After Bush’s wartime triumphs, the nomination of Judge Clarence Thomas to the U.S. Supreme Court brought domestic issues back to the forefront in the fall of 1991. By nominating an extremely conservative African American nominee with a rags-to-riches backstory and a short paper trail, President Bush knew he was putting Democrats in a bind.
Mary wanted to ensure that she had a good seat for the hearings and was, unsurprisingly, irritated when one of the Post’s editors told her that he did not have an extra pass for her to attend. Yet when the editor turned on his television to watch the hearings, he saw Mary being escorted to her front-row seat by the Judiciary Committee chairman, Senator Joe Biden.

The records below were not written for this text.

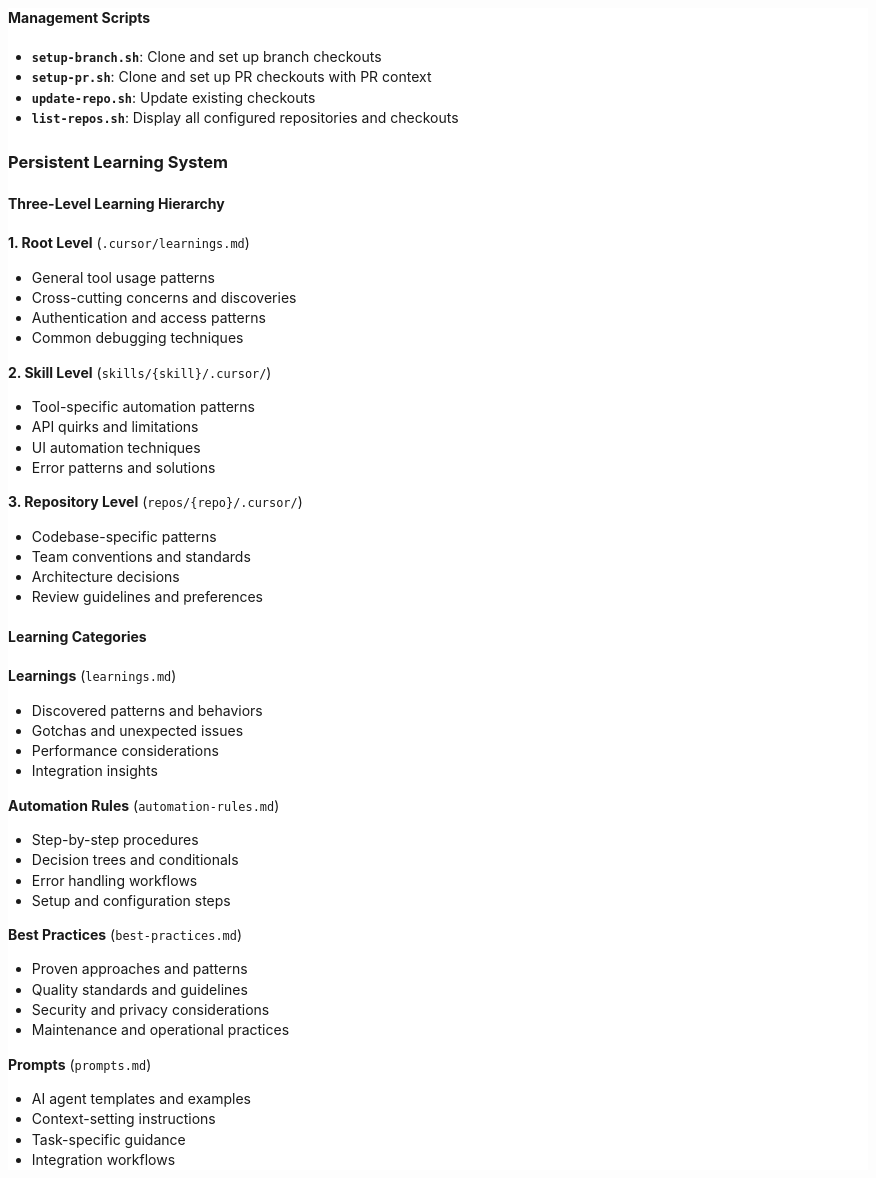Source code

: #### Management Scripts
- **`setup-branch.sh`**: Clone and set up branch checkouts
- **`setup-pr.sh`**: Clone and set up PR checkouts with PR context
- **`update-repo.sh`**: Update existing checkouts
- **`list-repos.sh`**: Display all configured repositories and checkouts

### Persistent Learning System

#### Three-Level Learning Hierarchy

**1. Root Level** (`.cursor/learnings.md`)
- General tool usage patterns
- Cross-cutting concerns and discoveries
- Authentication and access patterns
- Common debugging techniques

**2. Skill Level** (`skills/{skill}/.cursor/`)
- Tool-specific automation patterns
- API quirks and limitations
- UI automation techniques
- Error patterns and solutions

**3. Repository Level** (`repos/{repo}/.cursor/`)
- Codebase-specific patterns
- Team conventions and standards
- Architecture decisions
- Review guidelines and preferences

#### Learning Categories

**Learnings** (`learnings.md`)
- Discovered patterns and behaviors
- Gotchas and unexpected issues
- Performance considerations
- Integration insights

**Automation Rules** (`automation-rules.md`)
- Step-by-step procedures
- Decision trees and conditionals
- Error handling workflows
- Setup and configuration steps

**Best Practices** (`best-practices.md`)
- Proven approaches and patterns
- Quality standards and guidelines
- Security and privacy considerations
- Maintenance and operational practices

**Prompts** (`prompts.md`)
- AI agent templates and examples
- Context-setting instructions
- Task-specific guidance
- Integration workflows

The already high-profile Thomas hearings turned into a national sensation when Anita Hill, a former colleague of the judge, accused him of sexual harassment. She was hastily scheduled to speak before the committee and a riveted national audience. Mary remembered the scene:
I went to the Senate Caucus Room, where so many years before, I had seen Joseph R. McCarthy—who was to be much invoked again—for the first time. In those days the press tables were drawn right up beside the witnesses, and we could see the whites of their eyes and almost their tonsils. Through the years, we of what is called redundantly the “writing press” have been gradually moved back so that we only see the backs of their heads. It was all the way it had been when someone is about to lose or gain a reputation, and some tale of betrayal, chicanery, larceny or dirty pool was about to be revealed.
For Mary, conservative in all things sexual, Hill’s allegations were as damning as they were shocking. “It was as if a river of raw sewage had suddenly been unleashed in the marble chamber.” Mary thought Hill could not have be
en more credible: “Hill defended herself with poise and dignity. She walked proudly through the mire.”

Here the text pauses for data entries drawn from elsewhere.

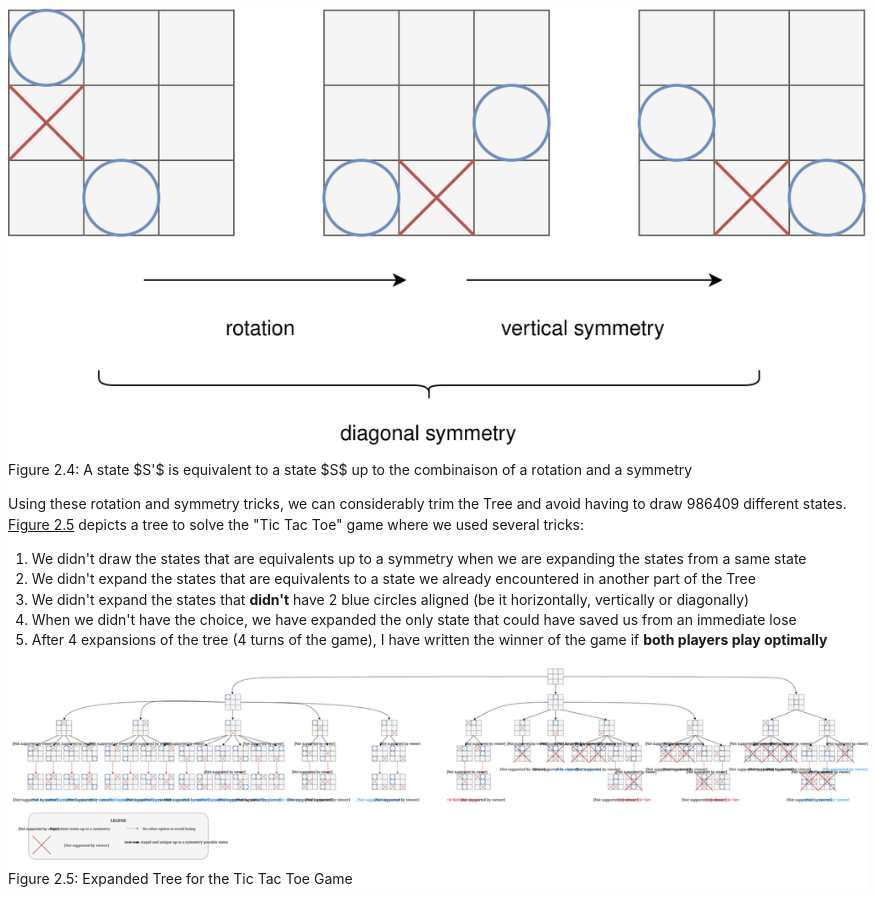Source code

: <div class="centered-img">
	<img id="fig24" src="../images/alpha_go/tictactoe_symmetry.svg" alt="Tic Tac Toe Symmetry" />
	<div class="legend">Figure 2.4: A state $S'$ is equivalent to a state $S$ up to the combinaison of a rotation and a symmetry
	</div>
</div>


Using these rotation and symmetry tricks, we can considerably trim the Tree and avoid having to draw $986409$ different states. <a href="#fig25">Figure 2.5</a> depicts a tree to solve the "Tic Tac Toe" game where we used several tricks:
1. We didn't draw the states that are equivalents up to a symmetry when we are expanding the states from a same state
2. We didn't expand the states that are equivalents to a state we already encountered in another part of the Tree
3. We didn't expand the states that **didn't** have 2 blue circles aligned (be it horizontally, vertically or diagonally)
4. When we didn't have the choice, we have expanded the only state that could have saved us from an immediate lose
5. After 4 expansions of the tree (4 turns of the game), I have written the winner of the game if **both players play optimally**


<div class="centered-img">
	<a href="../images/alpha_go/tictactoe_full_tree.svg" target="_blank">
		<img id="fig25" class="bigger" src="../images/alpha_go/tictactoe_full_tree.svg" alt="Tic Tac Toe Tree" />
	</a>
	<div class="legend">Figure 2.5: Expanded Tree for the Tic Tac Toe Game
	</div>
</div>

In the middle of the hearings, Mary was scheduled to fly to Maine to spend the weekend with Newby Noyes to mark the tenth anniversary of the closing of the Washington Star. The clashing schedule was ironic given that it was Newby who had dispatched Mary to cover the Army-McCarthy hearings forty years before.

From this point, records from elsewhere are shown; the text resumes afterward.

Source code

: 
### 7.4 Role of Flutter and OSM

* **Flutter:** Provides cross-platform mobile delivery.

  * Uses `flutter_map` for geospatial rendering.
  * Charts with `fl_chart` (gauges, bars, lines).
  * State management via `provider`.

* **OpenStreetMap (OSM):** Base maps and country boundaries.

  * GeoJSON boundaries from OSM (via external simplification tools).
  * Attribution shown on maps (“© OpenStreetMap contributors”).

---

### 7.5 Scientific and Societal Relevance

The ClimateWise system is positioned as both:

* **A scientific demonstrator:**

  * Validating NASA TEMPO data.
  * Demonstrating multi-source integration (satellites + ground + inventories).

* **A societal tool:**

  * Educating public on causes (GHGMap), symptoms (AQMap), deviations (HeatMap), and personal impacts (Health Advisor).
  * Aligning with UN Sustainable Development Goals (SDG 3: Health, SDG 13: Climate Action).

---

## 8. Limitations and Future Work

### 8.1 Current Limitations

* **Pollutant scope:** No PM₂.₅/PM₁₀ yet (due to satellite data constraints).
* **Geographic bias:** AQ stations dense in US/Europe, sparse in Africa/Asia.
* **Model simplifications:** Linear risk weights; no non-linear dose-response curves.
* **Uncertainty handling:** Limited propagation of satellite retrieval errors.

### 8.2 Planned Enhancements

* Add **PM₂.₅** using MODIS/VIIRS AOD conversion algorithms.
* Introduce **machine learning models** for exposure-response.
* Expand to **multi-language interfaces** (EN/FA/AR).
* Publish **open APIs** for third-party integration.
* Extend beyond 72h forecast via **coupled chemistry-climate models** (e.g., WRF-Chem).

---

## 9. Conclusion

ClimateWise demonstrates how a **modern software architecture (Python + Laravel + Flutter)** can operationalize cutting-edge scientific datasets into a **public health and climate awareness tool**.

Mary decided that she would still leave. Surely President Bush would withdraw Thomas’s name as a result of Hill’s devastating testimony. Mary worked and reworked her Sunday column on the flight to Maine. Newby greeted Mary at the Bangor airport, saying, “I didn’t think you’d come.” If it had been anyone other than Newby, Mary probably wouldn’t have. Newby, his wife, Beppie, and Mary took a long walk by Frenchman’s Bay, reveling in the late-autumn colors and crisp air. As they stopped at a store, Mary noticed that virtually every car in the parking lot was listening to the hearings.
When the White House decided to forge ahead with Thomas’s nomination, Mary found herself watching his testimony on television. Thomas was aggressive, declaring that God, not the Senate, was his judge. Mary and Newby agreed that the swipe would play well with a public that never thought much of Congress. Thomas claimed that Hill was lying and that the Senate was conducting “a high-tech lynching.” It was clear that Democrats had little stomach for the fight, although the evidence suggested that Thomas had indeed harassed a number of women and not just Hill.
Mary, panicked that the hearings would drag on for days, booked an emergency flight back to Washington. She need not have bothered. Thomas had won the showdown. Mary graded the Democrats dismally: “a collection of damaged souls and swollen egos, who have found no cause larger than their next election.” She argued that it was also a powerful demonstration of why Republicans won elections: “The old CIA motto, ‘whatever is necessary,’ guides them. The Republican members of the Judiciary Committee got their marching orders and their script from the White House for the ferocious counterattack. . . . The Democrats never even caucused.”